DATASET CONTENT ▸
-=-=-=-=-

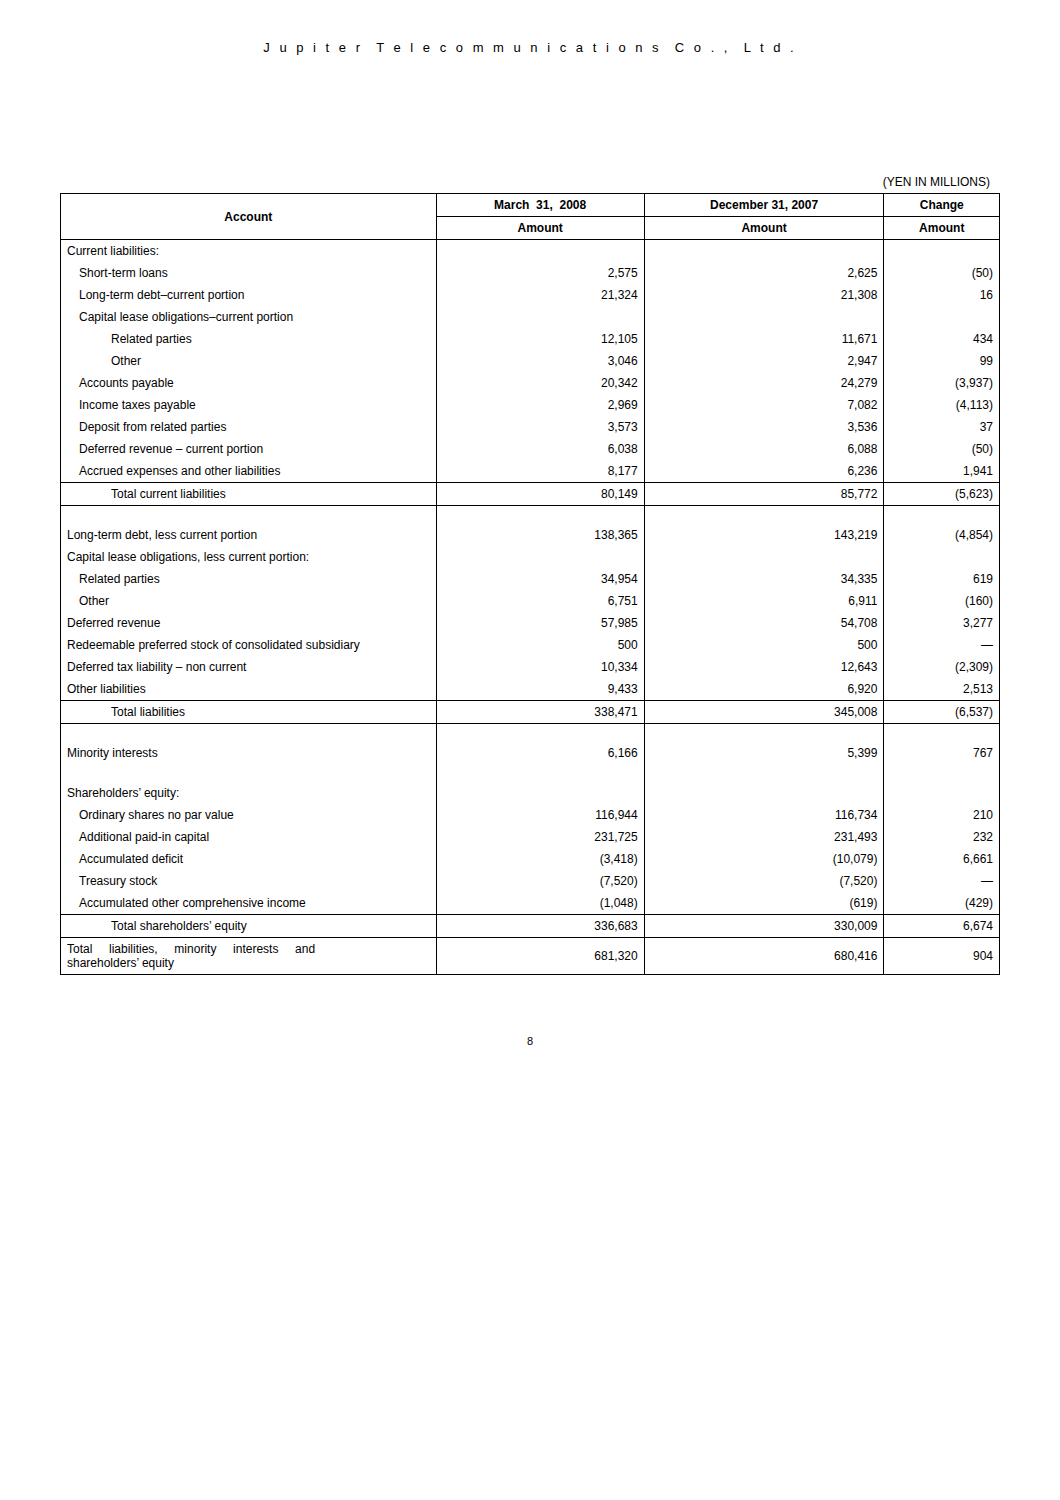J u p i t e r T e l e c o m m u n i c a t i o n s C o . , L t d .
(YEN IN MILLIONS)
| Account | March 31, 2008 | December 31, 2007 | Change |
| --- | --- | --- | --- |
| Amount | Amount | Amount |
| Current liabilities: | | | |
| Short-term loans | 2,575 | 2,625 | (50) |
| Long-term debt–current portion | 21,324 | 21,308 | 16 |
| Capital lease obligations–current portion | | | |
| Related parties | 12,105 | 11,671 | 434 |
| Other | 3,046 | 2,947 | 99 |
| Accounts payable | 20,342 | 24,279 | (3,937) |
| Income taxes payable | 2,969 | 7,082 | (4,113) |
| Deposit from related parties | 3,573 | 3,536 | 37 |
| Deferred revenue – current portion | 6,038 | 6,088 | (50) |
| Accrued expenses and other liabilities | 8,177 | 6,236 | 1,941 |
| Total current liabilities | 80,149 | 85,772 | (5,623) |
| Long-term debt, less current portion | 138,365 | 143,219 | (4,854) |
| Capital lease obligations, less current portion: | | | |
| Related parties | 34,954 | 34,335 | 619 |
| Other | 6,751 | 6,911 | (160) |
| Deferred revenue | 57,985 | 54,708 | 3,277 |
| Redeemable preferred stock of consolidated subsidiary | 500 | 500 | — |
| Deferred tax liability – non current | 10,334 | 12,643 | (2,309) |
| Other liabilities | 9,433 | 6,920 | 2,513 |
| Total liabilities | 338,471 | 345,008 | (6,537) |
| Minority interests | 6,166 | 5,399 | 767 |
| Shareholders’ equity: | | | |
| Ordinary shares no par value | 116,944 | 116,734 | 210 |
| Additional paid-in capital | 231,725 | 231,493 | 232 |
| Accumulated deficit | (3,418) | (10,079) | 6,661 |
| Treasury stock | (7,520) | (7,520) | — |
| Accumulated other comprehensive income | (1,048) | (619) | (429) |
| Total shareholders’ equity | 336,683 | 330,009 | 6,674 |
| Total liabilities, minority interests and shareholders’ equity | 681,320 | 680,416 | 904 |
8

-=-=-=-=-

WORK ITEM ▸ Which lines run from the one containing "(7,520) | (7,520) | — |" through the end of the material? Output them exactly.

RESPONSE BELOW ▸
| Treasury stock | (7,520) | (7,520) | — |
| Accumulated other comprehensive income | (1,048) | (619) | (429) |
| Total shareholders’ equity | 336,683 | 330,009 | 6,674 |
| Total liabilities, minority interests and shareholders’ equity | 681,320 | 680,416 | 904 |
8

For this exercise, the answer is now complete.